For Geospatial analysis I created a clump
function that will identify patches of deforestation in a .tif file. The deforestation events are labelled as 1 the rest is background (0)
I created the following function :
import rasterio as rio
from rasterio.warp import calculate_default_transform
from scipy import ndimage as ndi
def clump(src_f, dst_f):
with rio.open(src_f) as f:
raster = f.read(1)
dst_crs = 'EPSG:4326'
transform, _, _ = calculate_default_transform(
f.crs,
dst_crs,
f.width,
f.height,
*f.bounds
)
struct = [
[1,1,1],
[1,1,1],
[1,1,1]
]
raster_labeled = ndi.label(raster, structure = struct)[0]

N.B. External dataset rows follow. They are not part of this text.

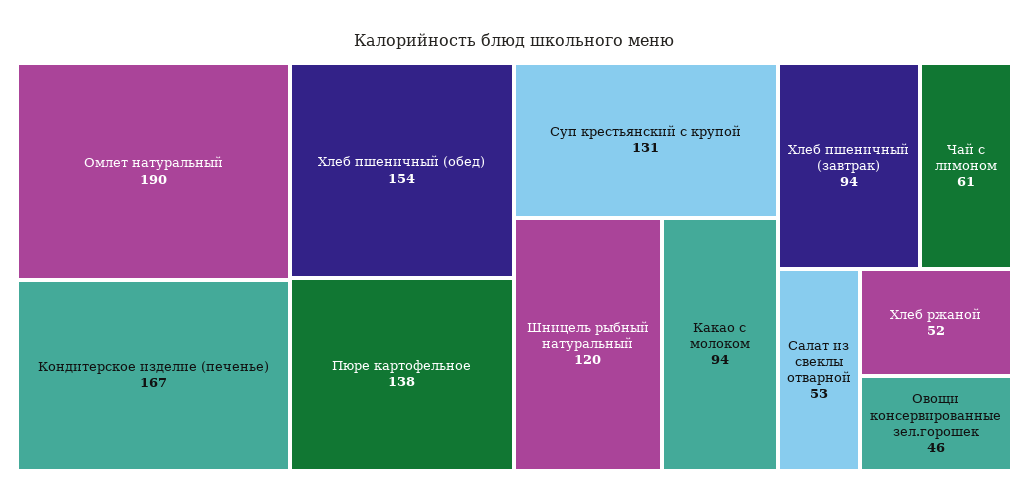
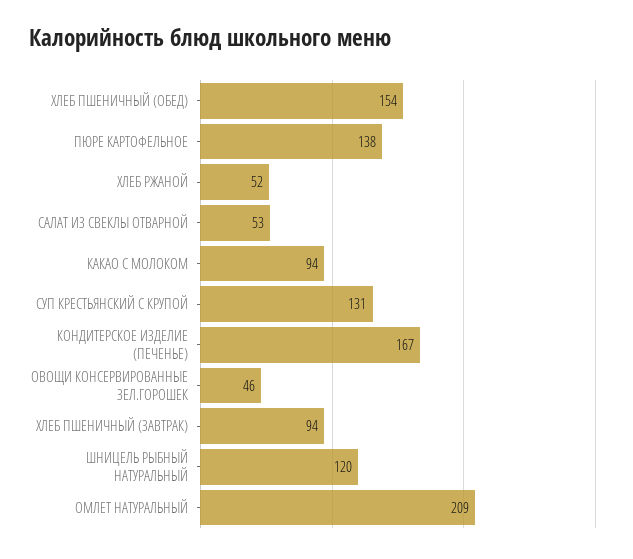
  {
-   "Омлет натуральный": 190,
+   "Омлет натуральный": 209,
    "Кондитерское изделие (печенье)": 167,
    "Хлеб пшеничный (обед)": 154,
    "Пюре картофельное": 138,
    "Суп крестьянский с крупой": 131,
    "Шницель рыбный натуральный": 120,
    "Какао с молоком": 94,
    "Хлеб пшеничный (завтрак)": 94,
-   "Чай с лимоном": 61,
    "Салат из свеклы отварной": 53,
    "Хлеб ржаной": 52,
    "Овощи консервированные зел.горошек": 46
  }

dtype = rio.dtypes.get_minimum_dtype(raster_labeled)
height = raster_labeled.shape[0]
width = raster_labeled.shape[1]
raster_labeled = raster_labeled.astype(dtype)
with rio.open(dst_f, 'w', driver='GTiff', height=height, width=width, count=1, dtype=dtype, crs=dst_crs, transform=transform) as dst:
dst.write(raster_labeled, 1)
return
One of my end user need to use it on the total surface of Congo which is a (69940, 70935) int64 ndArray.
of course I get the following error :
MemoryError: Unable to allocate 37.0 GiB for an array with shape (69940, 70935) and data type int64
Is there a way to perform this analysis and reduce the amont of memory required ?
my search leads me to numpy.memmap but I'm not sure if it's relevant or doable.